Overview

Optopass is an optogenetic passcode system for S. cerevisiae. This revolutionary system simultaneously meets the needs of safety and security. There is a broad range of applications, and we envision the use by so many stakeholders, including not only researchers and companies but also citizens. Optopass will contribute to the further development of synthetic biology.

How to implement Optopass in the real world?

After many human practices, we realized that Optopass can contribute to society in two main ways. First, as a safety system: one in which all cells die when exposed to sunlight, and second, as a security system: one in which the target genes are not expressed unless they are exposed to specific colors of light in the correct order.

By refining and interconnecting these two aspects, Optopass can offer suitable products for a wide range of end users.

Based on human practices, we considered three types of end users and designed Optopass products to suit each of them by combining the two systems: safety and security. The following Figure 1 is a simple illustration of our plan.

As for the safety aspect, we mainly target citizen science. When citizens use synthetic biology, there are concerns about the release of GMOs into the environment due to human error, and this has to be avoided. Using Optopass, we can make GMOs kill themselves just by their exposure to sunlight, without using any toxic substances, which enables the safe use of GMOs. As for the security aspect, we suppose large data centers that store DNA storage as the end users. We envisioned a system that enhances information security of the DNA storage by inserting the DNA with the Optopass system into a yeast so that the DNA will be fragmented under white light by the kill switch.In addition, the target sequence cannot be obtained even if the microorganism is stolen as long as the passcode is unknown. Furthermore, using the basis of Optopass, the gene sequence can be redesigned so that the target sequence cannot be identified, even if it is sequenced .

By combining these two safety and security aspects of Optopass, we suppose researchers who handle pathogenic bacteria in laboratories at universities or research institutes as users.
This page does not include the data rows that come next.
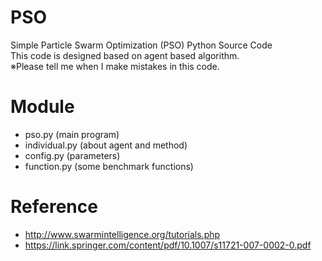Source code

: # PSO
Simple Particle Swarm Optimization (PSO) Python Source Code  
This code is designed based on agent based algorithm.  
※Please tell me when I make mistakes in this code.

# Module
- pso.py (main program)
- individual.py (about agent and method)
- config.py (parameters)
- function.py (some benchmark functions)
  
# Reference 
- http://www.swarmintelligence.org/tutorials.php
- https://link.springer.com/content/pdf/10.1007/s11721-007-0002-0.pdf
In this case, they have to be careful of both not to leak the GMOs to the outside world, which is biosafety, and avoiding the GMO to be used for dual-use, which is biosecurity. For them, it is essential to ensure biosafety and biosecurity simultaneously. Using Optopass, it would be possible to control the expression of the toxic substances by the light inputs so that it would express the programmed substances only when the correct order of light input is applied, whereas making them die when exposed to the wrong color or sunlight.

As shown in the examples above, Optopass can provide solutions to various entities in terms of safety and security. We hope to approach even more entities in the future by continuing human practices to explore the application of our system. Using the order of lights to control to ensure safety and security is already a novel idea. Yet, our system also enables the design of products that provide both safety and security systems at the same time, vastly expanding the possibilities for products in these two areas.

Challenges

For DNA storage

• Cell-free systems may be more appropriate in this case. We would like to consider whether DNA needs to be stored in real organisms such as yeast, and identify the demand of Optopass in the security of DNA storage in more detail and draw a product design.

For laboratory use

• Since it requires a high level of security, we may need to consider increasing the cipher length and/or the numbers of colors of optical stimuli. It is necessary to look for non-interfering recombinases and/or high specificity photoreceptors to prevent interference between light wavelengths.
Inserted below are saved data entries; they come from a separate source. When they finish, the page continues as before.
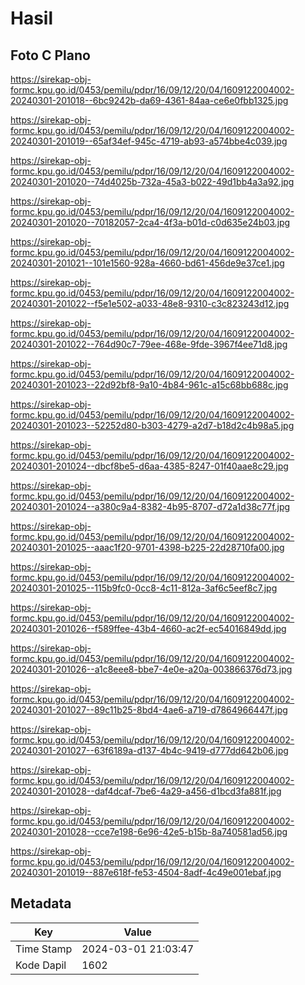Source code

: # Hasil

## Foto C Plano

https://sirekap-obj-formc.kpu.go.id/0453/pemilu/pdpr/16/09/12/20/04/1609122004002-20240301-201018--6bc9242b-da69-4361-84aa-ce6e0fbb1325.jpg

https://sirekap-obj-formc.kpu.go.id/0453/pemilu/pdpr/16/09/12/20/04/1609122004002-20240301-201019--65af34ef-945c-4719-ab93-a574bbe4c039.jpg

https://sirekap-obj-formc.kpu.go.id/0453/pemilu/pdpr/16/09/12/20/04/1609122004002-20240301-201020--74d4025b-732a-45a3-b022-49d1bb4a3a92.jpg

https://sirekap-obj-formc.kpu.go.id/0453/pemilu/pdpr/16/09/12/20/04/1609122004002-20240301-201020--70182057-2ca4-4f3a-b01d-c0d635e24b03.jpg

https://sirekap-obj-formc.kpu.go.id/0453/pemilu/pdpr/16/09/12/20/04/1609122004002-20240301-201021--101e1560-928a-4660-bd61-456de9e37ce1.jpg

https://sirekap-obj-formc.kpu.go.id/0453/pemilu/pdpr/16/09/12/20/04/1609122004002-20240301-201022--f5e1e502-a033-48e8-9310-c3c823243d12.jpg

https://sirekap-obj-formc.kpu.go.id/0453/pemilu/pdpr/16/09/12/20/04/1609122004002-20240301-201022--764d90c7-79ee-468e-9fde-3967f4ee71d8.jpg

https://sirekap-obj-formc.kpu.go.id/0453/pemilu/pdpr/16/09/12/20/04/1609122004002-20240301-201023--22d92bf8-9a10-4b84-961c-a15c68bb688c.jpg

https://sirekap-obj-formc.kpu.go.id/0453/pemilu/pdpr/16/09/12/20/04/1609122004002-20240301-201023--52252d80-b303-4279-a2d7-b18d2c4b98a5.jpg

https://sirekap-obj-formc.kpu.go.id/0453/pemilu/pdpr/16/09/12/20/04/1609122004002-20240301-201024--dbcf8be5-d6aa-4385-8247-01f40aae8c29.jpg

https://sirekap-obj-formc.kpu.go.id/0453/pemilu/pdpr/16/09/12/20/04/1609122004002-20240301-201024--a380c9a4-8382-4b95-8707-d72a1d38c77f.jpg

https://sirekap-obj-formc.kpu.go.id/0453/pemilu/pdpr/16/09/12/20/04/1609122004002-20240301-201025--aaac1f20-9701-4398-b225-22d28710fa00.jpg

https://sirekap-obj-formc.kpu.go.id/0453/pemilu/pdpr/16/09/12/20/04/1609122004002-20240301-201025--115b9fc0-0cc8-4c11-812a-3af6c5eef8c7.jpg

https://sirekap-obj-formc.kpu.go.id/0453/pemilu/pdpr/16/09/12/20/04/1609122004002-20240301-201026--f589ffee-43b4-4660-ac2f-ec54016849dd.jpg

https://sirekap-obj-formc.kpu.go.id/0453/pemilu/pdpr/16/09/12/20/04/1609122004002-20240301-201026--a1c8eee8-bbe7-4e0e-a20a-003866376d73.jpg

https://sirekap-obj-formc.kpu.go.id/0453/pemilu/pdpr/16/09/12/20/04/1609122004002-20240301-201027--89c11b25-8bd4-4ae6-a719-d7864966447f.jpg

https://sirekap-obj-formc.kpu.go.id/0453/pemilu/pdpr/16/09/12/20/04/1609122004002-20240301-201027--63f6189a-d137-4b4c-9419-d777dd642b06.jpg

https://sirekap-obj-formc.kpu.go.id/0453/pemilu/pdpr/16/09/12/20/04/1609122004002-20240301-201028--daf4dcaf-7be6-4a29-a456-d1bcd3fa881f.jpg

https://sirekap-obj-formc.kpu.go.id/0453/pemilu/pdpr/16/09/12/20/04/1609122004002-20240301-201028--cce7e198-6e96-42e5-b15b-8a740581ad56.jpg

https://sirekap-obj-formc.kpu.go.id/0453/pemilu/pdpr/16/09/12/20/04/1609122004002-20240301-201019--887e618f-fe53-4504-8adf-4c49e001ebaf.jpg


## Metadata

| Key        | Value               |
| ---------- | ------------------- |
| Time Stamp | 2024-03-01 21:03:47 |
| Kode Dapil | 1602                |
In addition to the use of GMOs, there are other safety and functional issues that need to be addressed. In the Optopass project, the order of light is used as a passcode. Theoretically, up to 1,536 different passcodes can be created from three types of stimuli and the cipher length of ten, but to build a reliable security system, more various stimuli are necessary. It would be desirable to use cyan or yellow light as well as red, blue, green, and UV-B, which we considered. However, we must consider wavelength characteristics when increasing the number of colors. It is hoped that proteins with high specificity to wavelengths will be found to prevent malfunctions.

Usability also remains a challenge. While our optogenetic passcode system improves in security as the length of the cipher increases, it also becomes more laborious to create and enter passcodes. In order to make the passcode both secure and easy to use, it must be modified to the required security level.